__Try it__
Select from the records below every line that has the word "SilkS" in it.
---------- Listed entries
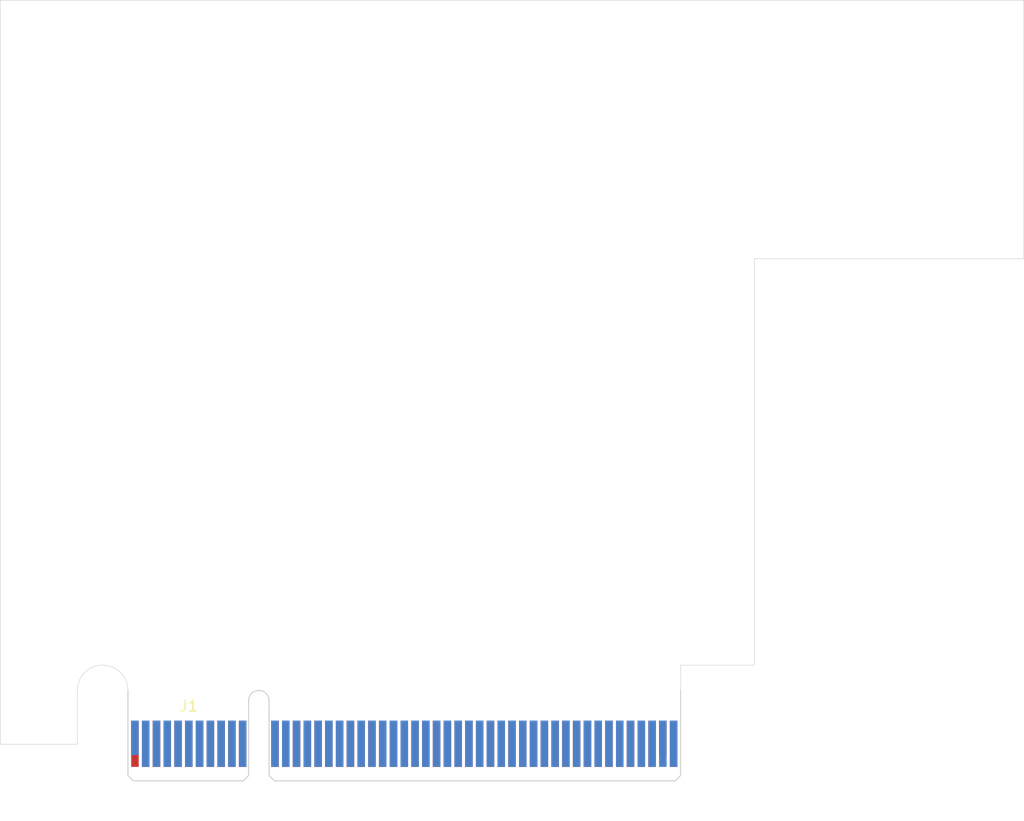
<source format=kicad_pcb>
(kicad_pcb (version 20221018) (generator pcbnew)

  (general
    (thickness 1.6)
  )

  (paper "A4")
  (layers
    (0 "F.Cu" signal)
    (31 "B.Cu" signal)
    (32 "B.Adhes" user "B.Adhesive")
    (33 "F.Adhes" user "F.Adhesive")
    (34 "B.Paste" user)
    (35 "F.Paste" user)
    (36 "B.SilkS" user "B.Silkscreen")
    (37 "F.SilkS" user "F.Silkscreen")
    (38 "B.Mask" user)
    (39 "F.Mask" user)
    (40 "Dwgs.User" user "User.Drawings")
    (41 "Cmts.User" user "User.Comments")
    (42 "Eco1.User" user "User.Eco1")
    (43 "Eco2.User" user "User.Eco2")
    (44 "Edge.Cuts" user)
    (45 "Margin" user)
    (46 "B.CrtYd" user "B.Courtyard")
    (47 "F.CrtYd" user "F.Courtyard")
    (48 "B.Fab" user)
    (49 "F.Fab" user)
    (50 "User.1" user)
    (51 "User.2" user)
    (52 "User.3" user)
    (53 "User.4" user)
    (54 "User.5" user)
    (55 "User.6" user)
    (56 "User.7" user)
    (57 "User.8" user)
    (58 "User.9" user)
  )

  (setup
    (pad_to_mask_clearance 0)
    (pcbplotparams
      (layerselection 0x00010fc_ffffffff)
      (plot_on_all_layers_selection 0x0000000_00000000)
      (disableapertmacros false)
      (usegerberextensions false)
      (usegerberattributes true)
      (usegerberadvancedattributes true)
      (creategerberjobfile true)
      (dashed_line_dash_ratio 12.000000)
      (dashed_line_gap_ratio 3.000000)
      (svgprecision 4)
      (plotframeref false)
      (viasonmask false)
      (mode 1)
      (useauxorigin false)
      (hpglpennumber 1)
      (hpglpenspeed 20)
      (hpglpendiameter 15.000000)
      (dxfpolygonmode true)
      (dxfimperialunits true)
      (dxfusepcbnewfont true)
      (psnegative false)
      (psa4output false)
      (plotreference true)
      (plotvalue true)
      (plotinvisibletext false)
      (sketchpadsonfab false)
      (subtractmaskfromsilk false)
      (outputformat 1)
      (mirror false)
      (drillshape 1)
      (scaleselection 1)
      (outputdirectory "")
    )
  )

  (net 0 "")
  (net 1 "Net-(J1-GND-PadB1)")
  (net 2 "unconnected-(J1-VBATSW-PadB2)")
  (net 3 "unconnected-(J1-VBATSW-PadB3)")
  (net 4 "unconnected-(J1-VBATSW-PadB4)")
  (net 5 "unconnected-(J1-VBATSW-PadB5)")
  (net 6 "unconnected-(J1-I2C_SCl_0-PadB8)")
  (net 7 "unconnected-(J1-I2C_SDA_0-PadB9)")
  (net 8 "unconnected-(J1-CANH_0-PadB12)")
  (net 9 "unconnected-(J1-CANL_0-PadB13)")
  (net 10 "unconnected-(J1-5V-PadB16)")
  (net 11 "unconnected-(J1-5V-PadB17)")
  (net 12 "unconnected-(J1-5V-PadB18)")
  (net 13 "unconnected-(J1-5V-PadB19)")
  (net 14 "unconnected-(J1-PadB22)")
  (net 15 "unconnected-(J1-PadB23)")
  (net 16 "unconnected-(J1-PadB24)")
  (net 17 "unconnected-(J1-PadB25)")
  (net 18 "unconnected-(J1-PadB26)")
  (net 19 "unconnected-(J1-PadB27)")
  (net 20 "unconnected-(J1-PadB28)")
  (net 21 "unconnected-(J1-PadB29)")
  (net 22 "unconnected-(J1-PadB30)")
  (net 23 "unconnected-(J1-PadB31)")
  (net 24 "unconnected-(J1-PadB32)")
  (net 25 "unconnected-(J1-PadB33)")
  (net 26 "unconnected-(J1-UART_RX_0-PadB36)")
  (net 27 "unconnected-(J1-UART_TX_0-PadB37)")
  (net 28 "unconnected-(J1-KILL-PadB40)")
  (net 29 "unconnected-(J1-PadB41)")
  (net 30 "unconnected-(J1-PadB42)")
  (net 31 "unconnected-(J1-PadB43)")
  (net 32 "unconnected-(J1-PadB45)")
  (net 33 "unconnected-(J1-PadB46)")
  (net 34 "unconnected-(J1-PadB47)")
  (net 35 "unconnected-(J1-PadB48)")

  (footprint "goldmansachs:official_mechatronics_card" (layer "F.Cu") (at 108.8 114.35))

)

</source>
--------------------
__Answer below__
    (36 "B.SilkS" user "B.Silkscreen")
    (37 "F.SilkS" user "F.Silkscreen")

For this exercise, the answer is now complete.